2 On comparativism see Köbben 1967, 1970; Nadel (1969: 113ff., 248ff.) states that a limited number of carefully chosen and carefully studied cases should be sufficient to provide relevant data concerning the problem under study; Claessen and Skalník 1978: 533–537 on the difficulties with the comparison of early states.

3 This view is based on Voget 1975: 862, who states that ‘evolution is the process by which structural reorganization is affected through time, eventually producing
a form or structure which is qualitatively different from the ancestral form’.

4 I refer here to Claessen 2000a, 2002, 2010, 2009b.

5 The journal Social Evolution & History 2011, volume 11, number 1 is devoted to the study of chiefs and chiefdoms.

6 A similar fate befell the Egyptian pharao Pepi II when after a prolonged drought hunger and unrest hit the country. His fall meant the end of the Old Kingdom (Morris 2006: 60). Hagesteijn (1987) relates how in ancient Angkor a king who no longer could finance his obligations to the Buddhist temples lost his legitimacy and thus his throne.

7 This statement does not hold true for all cases. The West-African early state of Dahomey, for example, was for several years tributary to the neighboring Oyo state. Large parts of the early state of France fell for a number of years under the sway of the king of England. In several cases the governmental center was regularly moved. The size of the territory often meant the subjection of a number of tribes and not so much the number of square kilometres (Claessen and Skalník 1978 passim).

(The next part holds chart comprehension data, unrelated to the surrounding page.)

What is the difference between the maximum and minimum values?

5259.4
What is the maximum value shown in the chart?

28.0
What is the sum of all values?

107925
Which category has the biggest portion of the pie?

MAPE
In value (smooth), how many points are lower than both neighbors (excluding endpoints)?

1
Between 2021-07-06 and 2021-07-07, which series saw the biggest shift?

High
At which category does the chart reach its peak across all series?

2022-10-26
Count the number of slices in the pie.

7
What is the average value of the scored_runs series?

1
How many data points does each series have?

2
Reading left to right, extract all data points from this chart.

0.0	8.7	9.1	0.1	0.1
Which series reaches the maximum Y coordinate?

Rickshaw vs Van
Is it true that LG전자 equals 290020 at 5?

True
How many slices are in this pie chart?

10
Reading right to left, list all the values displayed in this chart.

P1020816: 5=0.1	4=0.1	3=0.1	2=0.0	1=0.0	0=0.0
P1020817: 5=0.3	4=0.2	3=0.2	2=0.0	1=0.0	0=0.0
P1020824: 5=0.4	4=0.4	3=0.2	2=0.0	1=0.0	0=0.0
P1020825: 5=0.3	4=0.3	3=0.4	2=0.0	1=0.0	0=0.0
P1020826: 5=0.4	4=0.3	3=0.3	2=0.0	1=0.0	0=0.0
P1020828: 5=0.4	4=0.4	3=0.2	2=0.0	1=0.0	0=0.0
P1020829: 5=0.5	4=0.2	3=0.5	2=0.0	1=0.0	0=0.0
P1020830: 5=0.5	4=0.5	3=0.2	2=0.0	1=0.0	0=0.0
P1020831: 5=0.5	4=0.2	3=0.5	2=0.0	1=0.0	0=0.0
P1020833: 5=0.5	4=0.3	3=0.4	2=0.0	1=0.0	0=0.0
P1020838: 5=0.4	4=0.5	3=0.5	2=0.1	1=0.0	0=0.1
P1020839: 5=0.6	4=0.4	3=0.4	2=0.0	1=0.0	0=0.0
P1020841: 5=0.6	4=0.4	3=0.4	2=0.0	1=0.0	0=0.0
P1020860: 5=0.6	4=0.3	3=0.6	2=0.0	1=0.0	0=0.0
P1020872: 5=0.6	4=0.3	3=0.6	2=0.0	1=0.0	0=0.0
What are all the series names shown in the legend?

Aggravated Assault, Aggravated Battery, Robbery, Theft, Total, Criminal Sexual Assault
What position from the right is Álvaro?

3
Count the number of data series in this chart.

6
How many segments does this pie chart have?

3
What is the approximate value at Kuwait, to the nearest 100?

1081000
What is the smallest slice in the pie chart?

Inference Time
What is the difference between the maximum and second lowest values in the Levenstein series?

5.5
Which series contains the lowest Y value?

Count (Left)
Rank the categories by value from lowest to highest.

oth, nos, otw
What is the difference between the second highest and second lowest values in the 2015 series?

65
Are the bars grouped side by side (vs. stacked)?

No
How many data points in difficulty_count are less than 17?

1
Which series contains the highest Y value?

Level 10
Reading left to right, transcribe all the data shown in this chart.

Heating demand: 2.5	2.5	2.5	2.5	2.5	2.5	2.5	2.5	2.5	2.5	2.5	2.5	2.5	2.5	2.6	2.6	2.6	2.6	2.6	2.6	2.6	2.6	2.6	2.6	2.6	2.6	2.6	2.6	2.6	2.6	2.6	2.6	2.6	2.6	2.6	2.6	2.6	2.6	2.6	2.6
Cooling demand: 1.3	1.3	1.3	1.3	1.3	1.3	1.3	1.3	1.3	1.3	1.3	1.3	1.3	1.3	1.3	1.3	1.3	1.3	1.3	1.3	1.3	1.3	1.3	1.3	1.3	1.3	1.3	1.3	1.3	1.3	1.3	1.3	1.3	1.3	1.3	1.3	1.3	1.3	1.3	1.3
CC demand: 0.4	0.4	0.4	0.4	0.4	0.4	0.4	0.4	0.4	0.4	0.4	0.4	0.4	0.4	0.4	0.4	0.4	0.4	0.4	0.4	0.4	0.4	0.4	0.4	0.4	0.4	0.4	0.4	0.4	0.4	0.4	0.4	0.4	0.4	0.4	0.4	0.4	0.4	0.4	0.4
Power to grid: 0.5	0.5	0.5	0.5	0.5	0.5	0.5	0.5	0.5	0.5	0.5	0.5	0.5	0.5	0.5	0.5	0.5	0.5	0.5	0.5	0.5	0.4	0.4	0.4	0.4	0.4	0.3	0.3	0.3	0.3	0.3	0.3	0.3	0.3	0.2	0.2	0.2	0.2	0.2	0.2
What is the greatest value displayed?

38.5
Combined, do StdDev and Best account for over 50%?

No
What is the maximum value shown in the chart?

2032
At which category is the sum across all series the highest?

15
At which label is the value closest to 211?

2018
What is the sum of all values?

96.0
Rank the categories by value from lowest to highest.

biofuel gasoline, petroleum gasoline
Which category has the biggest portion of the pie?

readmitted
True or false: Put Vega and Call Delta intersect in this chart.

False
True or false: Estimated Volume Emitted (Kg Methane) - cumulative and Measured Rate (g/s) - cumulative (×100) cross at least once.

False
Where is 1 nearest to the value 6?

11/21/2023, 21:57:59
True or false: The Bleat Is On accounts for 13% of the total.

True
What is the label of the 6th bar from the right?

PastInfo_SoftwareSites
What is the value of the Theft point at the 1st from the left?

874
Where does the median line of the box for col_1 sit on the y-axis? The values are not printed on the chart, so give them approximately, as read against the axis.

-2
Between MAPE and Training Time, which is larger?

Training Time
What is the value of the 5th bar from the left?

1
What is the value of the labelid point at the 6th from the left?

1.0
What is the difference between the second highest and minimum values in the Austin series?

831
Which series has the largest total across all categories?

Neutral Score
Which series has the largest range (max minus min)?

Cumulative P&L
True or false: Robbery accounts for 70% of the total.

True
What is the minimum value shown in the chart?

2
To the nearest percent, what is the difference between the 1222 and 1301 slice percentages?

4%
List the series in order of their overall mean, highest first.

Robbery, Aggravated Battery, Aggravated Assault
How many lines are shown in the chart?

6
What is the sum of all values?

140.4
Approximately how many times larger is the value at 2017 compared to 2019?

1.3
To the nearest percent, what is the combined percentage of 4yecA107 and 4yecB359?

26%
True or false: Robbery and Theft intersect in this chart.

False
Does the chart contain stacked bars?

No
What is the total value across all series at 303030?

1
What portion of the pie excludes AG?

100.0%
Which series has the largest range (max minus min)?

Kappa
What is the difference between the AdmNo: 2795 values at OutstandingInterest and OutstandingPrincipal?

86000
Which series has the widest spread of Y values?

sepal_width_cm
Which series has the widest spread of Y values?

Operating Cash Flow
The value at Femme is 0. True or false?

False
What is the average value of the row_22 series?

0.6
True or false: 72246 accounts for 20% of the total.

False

8 In some cases the (food) production of the state was not sufficient (e.g., Aztecs, Old Norway) and in such cases plunder, trade or territorial expansion were the means to solve the shortages.

9 In early France, however, private ownership of land was important (Claessen and Skalník 1978: 246ff.).

10 In several cases (Kuba of the Congo region, Jukun of Nigeria, and Benin in Nigeria) the biological parents of the ruler were killed, so that the ruler symbolically no longer did belong to his people.

11 It is not possible to qualify the governmental apparatus of an early state as
a bureaucracy, for most of the requirements that have to be fulilled to qualify as such are lacking. The illiterate early states had neither the economic means to finance a bureaucracy, nor the technology to execute it.

12 This view is based upon ethnographical data, collected among present hunters and gatherers. Examples and literature can be found in Claessen 2000b: 86; Lee and DeVore 1968.

13 Though in many cases the construction of irrigation works is an activity of rulers, in some places it is the local community that builds and maintains these works as, for example, on Bali (Grader 1984).

14 The powerful Incas did not succeed in subjecting the fierce Indians in the jungle of the Amazon region. The Spaniards had the same experience. A group of survivors of the Spanish expedition fled by boat over the Amazon River and had to fight along the whole route against attacking Indians, a history related by the Spanish survivor Orellana.

15 Maurice Godelier (1978) emphasizes that rulers of chiefdoms and early states did not need to take recourse to force to rule their subjects, for they were very well legitimated. On the other hand, according to Bruce Trigger (1985), the power of the state was based upon generalized coercion. For both views illustrations can be found. Anatoly Khazanov (1978: 87–89) forcefully rejects the idea of despotic governments for early states. Jianping Yi (2008) describes the non-autocratic forms of government in Pre-Qin China.

16 Summary based on Claessen 2002: 103, 107–109.

17 See for detailed analyses of these phenomena: Grinin et al. 2004.